ACTIVITÉ 1: D'après le texte sur l'hypertension artérielle, pourquoi celle-ci n'a-t-elle rien d'anodin ? Répondez en une à trois phrases.
ACTIVITÉ 2: Dans le texte sur l'hypertension artérielle, recopiez à l'identique tout le passage depuis « J’indique pour mémoire » jusqu'à « minimum d’un an. ».
-------- EXTRAIT DU DOCUMENT
L’hypertension artérielle n’a rien d’anodin car elle est en même temps le symptôme de maladies graves, lesquelles peuvent n‘être pas encore détectées chez les personnes qui en souffrent : cardio-vascu-laires, rénales, diabète compliqué de troubles cardiaques et circula-toires et/ou néphrologiques - avec des conséquences gravissimes du fait de l’athérosclérose : cécité, insuffisance coronarienne et surtout la redoutable artérite des membres inférieurs qui peut conduire à l’amputation avec de surcroît un risque non négligeable de gangrène, les diabétiques étant tout particulièrement sensibles aux infections - en même temps qu’elle constitue un facteur d’aggravation de toutes ces affections chroniques. C’est dire que la décision de ne plus rembourser la prise en charge de l’hypertention artérielle à 100 % (RMC 2 novembre 2011) m’a fait sauter au plafond… Pour le « Jour des morts » elle tombe bien.
En effet, l’article d’Antoine Perrin m’apprend que le Conseil d’Etat a rejeté le recours déposé par des associations de patients : Collectif interassociatif sur la santé (Ciss), l'association des accidentés de la vie (Fnath) et l'Alliance du cœur contre le décret n° 2011-726 du 24 juin 2011 « supprimant l'hypertension artérielle sévère de la liste des affections ouvrant droit à la suppression de la partici-pation de l'assuré mentionnée au 3° de l'article L. 322-3 du code de la sécurité sociale » (Legifrance) au motif « qu’elle constitue un facteur de risque et non une pathologie avérée »… Un tel décret constitue par avance un « permis d’inhumer » le plus rapidement possible.
J’indique pour mémoire la liste des signataires de cette infâme saloperie : François Fillon, Xavier Bertrand, François Baroin, Nora Berra. Non qu’elle soit de nature à vous surprendre mais pour fermer la gueule à tous ceux qui incriminent - déjà ! - le gouvernement actuel, cf. certains commentaires aussi stupides que de mauvaise foi lus sous un excellent article sur le sujet de Pauline Fréour sur Le Figaro Hypertension : le cri d'alarme des cardiologues (31 oct. 2012). Faut-y être stupide ! Comme si le Conseil d’Etat quand il est saisi d’un recours sur la légalité d’un acte administratif rendait son arrêt dans les semaines qui suivent sa parution au Journal officiel. Le délai est au minimum d’un an.
----------------
-------- MATÉRIEL FOURNI
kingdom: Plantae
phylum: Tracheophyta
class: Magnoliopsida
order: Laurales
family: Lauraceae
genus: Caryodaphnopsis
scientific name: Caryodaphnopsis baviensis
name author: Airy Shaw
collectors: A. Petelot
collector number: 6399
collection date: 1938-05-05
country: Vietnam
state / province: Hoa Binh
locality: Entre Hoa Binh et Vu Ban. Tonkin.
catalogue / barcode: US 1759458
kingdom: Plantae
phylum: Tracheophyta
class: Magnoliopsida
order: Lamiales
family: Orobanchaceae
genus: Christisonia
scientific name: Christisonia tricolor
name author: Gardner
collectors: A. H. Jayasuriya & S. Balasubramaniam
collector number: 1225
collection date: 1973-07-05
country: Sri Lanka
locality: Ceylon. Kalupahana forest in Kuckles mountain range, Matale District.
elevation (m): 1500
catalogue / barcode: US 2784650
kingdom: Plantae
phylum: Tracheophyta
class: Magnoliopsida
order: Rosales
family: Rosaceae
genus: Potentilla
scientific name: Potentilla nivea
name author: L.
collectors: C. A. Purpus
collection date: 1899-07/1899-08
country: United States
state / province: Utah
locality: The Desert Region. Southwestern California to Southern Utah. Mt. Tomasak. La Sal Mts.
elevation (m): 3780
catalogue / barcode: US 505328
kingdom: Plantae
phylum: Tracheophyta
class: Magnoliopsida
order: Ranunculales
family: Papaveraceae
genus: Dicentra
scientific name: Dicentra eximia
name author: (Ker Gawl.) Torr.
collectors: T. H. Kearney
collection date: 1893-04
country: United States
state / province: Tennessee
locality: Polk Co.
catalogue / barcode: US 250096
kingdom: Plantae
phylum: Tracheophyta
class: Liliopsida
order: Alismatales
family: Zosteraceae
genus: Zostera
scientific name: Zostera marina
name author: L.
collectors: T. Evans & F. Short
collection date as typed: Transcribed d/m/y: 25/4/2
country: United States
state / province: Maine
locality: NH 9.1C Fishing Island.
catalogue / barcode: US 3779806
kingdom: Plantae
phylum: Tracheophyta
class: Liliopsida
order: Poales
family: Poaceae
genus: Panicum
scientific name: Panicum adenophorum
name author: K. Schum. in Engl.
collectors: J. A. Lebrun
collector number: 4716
----------------
RÉSULTAT OBTENU 1: L'hypertension artérielle est à la fois le symptôme de maladies graves, parfois encore non détectées (cardio-vasculaires, rénales, diabète compliqué de troubles cardiaques, circulatoires ou néphrologiques). Elle constitue aussi un facteur d'aggravation de toutes ces affections chroniques.

RÉSULTAT OBTENU 2:
J’indique pour mémoire la liste des signataires de cette infâme saloperie : François Fillon, Xavier Bertrand, François Baroin, Nora Berra. Non qu’elle soit de nature à vous surprendre mais pour fermer la gueule à tous ceux qui incriminent - déjà ! - le gouvernement actuel, cf. certains commentaires aussi stupides que de mauvaise foi lus sous un excellent article sur le sujet de Pauline Fréour sur Le Figaro Hypertension : le cri d'alarme des cardiologues (31 oct. 2012). Faut-y être stupide ! Comme si le Conseil d’Etat quand il est saisi d’un recours sur la légalité d’un acte administratif rendait son arrêt dans les semaines qui suivent sa parution au Journal officiel. Le délai est au minimum d’un an.